• Work instruction: Please copy out the lines in the entries that contain "html".

*** Block opens ***

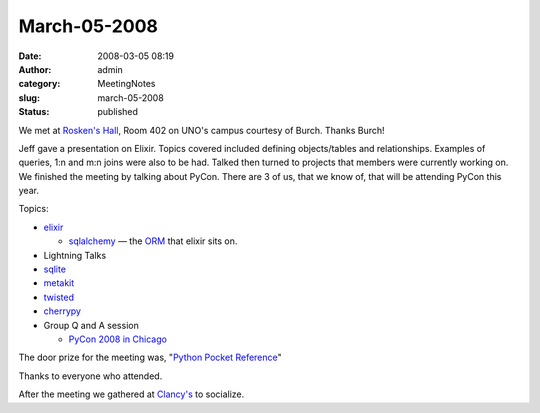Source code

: March-05-2008
#############
:date: 2008-03-05 08:19
:author: admin
:category: MeetingNotes
:slug: march-05-2008
:status: published

We met at \ `Rosken's Hall <http://www.unomaha.edu/pages/rh.html>`__,
Room 402 on UNO's campus courtesy of Burch. Thanks Burch!

Jeff gave a presentation on Elixir. Topics covered included defining
objects/tables and relationships. Examples of queries, 1:n and m:n joins
were also to be had. Talked then turned to projects that members were
currently working on. We finished the meeting by talking about PyCon.
There are 3 of us, that we know of, that will be attending PyCon this
year.

Topics:

-  `elixir <http://elixir.ematia.de/>`__

   -  `sqlalchemy <http://www.sqlalchemy.org/>`__
      — the `ORM <http://en.wikipedia.org/wiki/Object-relational_mapping>`__
      that elixir sits on.

-  Lightning Talks
-  `sqlite <http://docs.python.org/lib/module-sqlite3.html>`__
-  `metakit <http://www.equi4.com/metakit/python.html>`__
-  `twisted <http://twistedmatrix.com/trac/>`__
-  `cherrypy <http://www.cherrypy.org/>`__

-  Group Q and A session

   -  `PyCon 2008 in Chicago <http://us.pycon.org/>`__

The door prize for the meeting was, "`Python Pocket
Reference <http://www.oreilly.com/catalog/pythonpr2/>`__"

Thanks to everyone who attended.

After the meeting we gathered
at \ `Clancy's <http://www.clancysomaha.com/>`__ to socialize.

*** Block closes ***

• Task output:
We met at \ `Rosken's Hall <http://www.unomaha.edu/pages/rh.html>`__,
-  `sqlite <http://docs.python.org/lib/module-sqlite3.html>`__
-  `metakit <http://www.equi4.com/metakit/python.html>`__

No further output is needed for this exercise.